Akademska digitalna zbirka SLovenije - logo
E-viri
Celotno besedilo
Recenzirano
  • Neotectonic deformation of ...
    Laursen, Jane; Scholl, David W.; von Huene, Roland

    Tectonics (Washington, D.C.), October 2002, Letnik: 21, Številka: 5
    Journal Article

    Underlying the midslope Valparaiso Terrace, the Valparaiso Basin constitutes a unique and prominent deepwater forearc basin on the central Chile margin. The basin contains a 3–3.5 km thick sediment fill of late Cenozoic age.
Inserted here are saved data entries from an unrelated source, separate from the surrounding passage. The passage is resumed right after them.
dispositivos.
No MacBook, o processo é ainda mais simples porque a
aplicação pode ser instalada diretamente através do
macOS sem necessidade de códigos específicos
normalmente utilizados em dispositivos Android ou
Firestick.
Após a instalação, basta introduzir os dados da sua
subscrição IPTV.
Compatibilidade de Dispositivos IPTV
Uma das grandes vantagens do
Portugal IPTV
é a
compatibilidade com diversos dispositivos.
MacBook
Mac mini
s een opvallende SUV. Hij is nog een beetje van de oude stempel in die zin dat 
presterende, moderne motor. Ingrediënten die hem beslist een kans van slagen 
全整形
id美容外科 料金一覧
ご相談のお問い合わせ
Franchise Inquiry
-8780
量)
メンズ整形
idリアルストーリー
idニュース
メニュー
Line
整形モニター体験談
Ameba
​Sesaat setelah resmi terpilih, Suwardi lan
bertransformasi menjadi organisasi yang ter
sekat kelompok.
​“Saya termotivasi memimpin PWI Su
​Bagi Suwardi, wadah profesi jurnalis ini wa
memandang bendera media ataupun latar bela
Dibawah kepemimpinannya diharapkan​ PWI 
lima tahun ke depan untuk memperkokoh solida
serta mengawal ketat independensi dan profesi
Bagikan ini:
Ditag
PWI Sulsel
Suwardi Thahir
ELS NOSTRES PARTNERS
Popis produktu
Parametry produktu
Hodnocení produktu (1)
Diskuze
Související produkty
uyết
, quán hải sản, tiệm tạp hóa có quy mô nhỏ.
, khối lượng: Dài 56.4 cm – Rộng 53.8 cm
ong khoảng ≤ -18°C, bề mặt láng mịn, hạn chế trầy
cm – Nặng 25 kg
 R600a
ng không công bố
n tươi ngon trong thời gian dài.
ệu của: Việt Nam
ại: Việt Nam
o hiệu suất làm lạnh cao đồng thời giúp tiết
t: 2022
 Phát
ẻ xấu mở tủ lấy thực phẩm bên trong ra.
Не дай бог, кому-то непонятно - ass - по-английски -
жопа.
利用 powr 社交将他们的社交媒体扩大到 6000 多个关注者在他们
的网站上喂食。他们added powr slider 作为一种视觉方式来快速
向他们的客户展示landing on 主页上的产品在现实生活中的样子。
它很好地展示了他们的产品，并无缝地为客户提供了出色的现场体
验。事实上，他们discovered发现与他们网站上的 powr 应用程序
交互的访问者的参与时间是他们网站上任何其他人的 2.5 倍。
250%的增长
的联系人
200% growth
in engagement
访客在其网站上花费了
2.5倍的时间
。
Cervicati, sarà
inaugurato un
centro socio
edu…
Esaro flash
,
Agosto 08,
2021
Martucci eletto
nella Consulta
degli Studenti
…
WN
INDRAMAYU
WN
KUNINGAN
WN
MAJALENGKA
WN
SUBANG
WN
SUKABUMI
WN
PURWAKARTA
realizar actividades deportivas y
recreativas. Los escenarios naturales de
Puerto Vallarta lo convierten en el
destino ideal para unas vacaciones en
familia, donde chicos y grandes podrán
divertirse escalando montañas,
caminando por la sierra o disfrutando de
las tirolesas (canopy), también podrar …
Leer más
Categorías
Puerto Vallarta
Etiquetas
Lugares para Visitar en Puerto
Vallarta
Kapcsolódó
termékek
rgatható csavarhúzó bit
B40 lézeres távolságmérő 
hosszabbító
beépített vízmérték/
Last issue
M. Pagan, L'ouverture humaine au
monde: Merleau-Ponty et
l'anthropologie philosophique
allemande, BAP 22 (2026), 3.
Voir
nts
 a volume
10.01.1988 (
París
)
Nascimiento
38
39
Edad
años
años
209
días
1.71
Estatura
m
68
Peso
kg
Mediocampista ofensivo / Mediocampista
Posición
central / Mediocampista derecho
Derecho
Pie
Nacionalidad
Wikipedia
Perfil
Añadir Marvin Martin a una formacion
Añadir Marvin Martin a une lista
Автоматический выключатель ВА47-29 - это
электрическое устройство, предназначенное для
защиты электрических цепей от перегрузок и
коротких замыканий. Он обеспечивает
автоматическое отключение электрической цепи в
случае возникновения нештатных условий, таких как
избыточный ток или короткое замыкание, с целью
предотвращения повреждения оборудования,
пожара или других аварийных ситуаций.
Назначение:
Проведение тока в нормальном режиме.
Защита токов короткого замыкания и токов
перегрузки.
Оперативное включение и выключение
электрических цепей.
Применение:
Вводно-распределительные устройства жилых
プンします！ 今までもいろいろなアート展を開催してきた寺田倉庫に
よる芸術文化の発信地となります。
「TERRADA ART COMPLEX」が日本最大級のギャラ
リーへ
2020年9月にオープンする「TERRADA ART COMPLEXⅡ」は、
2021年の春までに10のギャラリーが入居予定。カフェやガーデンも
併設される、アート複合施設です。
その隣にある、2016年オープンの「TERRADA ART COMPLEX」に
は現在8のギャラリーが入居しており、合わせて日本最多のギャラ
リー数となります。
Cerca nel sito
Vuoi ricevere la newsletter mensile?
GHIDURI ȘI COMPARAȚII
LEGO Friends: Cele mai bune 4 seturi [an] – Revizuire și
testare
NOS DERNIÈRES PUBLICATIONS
The seismic‐stratigraphic architecture of the Valparaiso Basin fill shows that margin‐wide subsidence above the underthrusting Juan Fernández Ridge, an aseismic volcanic swell crested with seamounts on the Nazca plate, characterized the basin evolution. Contemporaneously with margin subsidence and seaward rotation of the upper slope and shelf, the outer part of the forearc was deformed by thrust faulting above the leading flank of underthrusting seamounts that rotated the middle slope to a more horizontal attitude and formed seaward‐vergent outer forearc highs. Subsidence of the margin above the underthrusting Juan Fernández Ridge is ascribed to processes of subduction erosion, enhanced by factors related to subduction of the ridge, that caused dismemberment of upper plate material along the shallow aseismic part of the plate interface and transfer of material to the downgoing Nazca plate. Accelerated midslope subsidence, 55–75 km landward of the trench, coincides with the seaward limit of interplate seismicity, suggesting that enhanced basal erosion is related to the transition from aseismic to stick slip subduction behavior. Since subduction of the Juan Fernández Ridge began near 33°S ∼10 Ma ago, the Chile Trench north of 33°S is inferred to have retreated ∼3 km/Myr, and the midslope Valparaiso Basin subsided ∼0.3–0.5 km/Myr, approximating analogous Neogene rates for the Peruvian margin.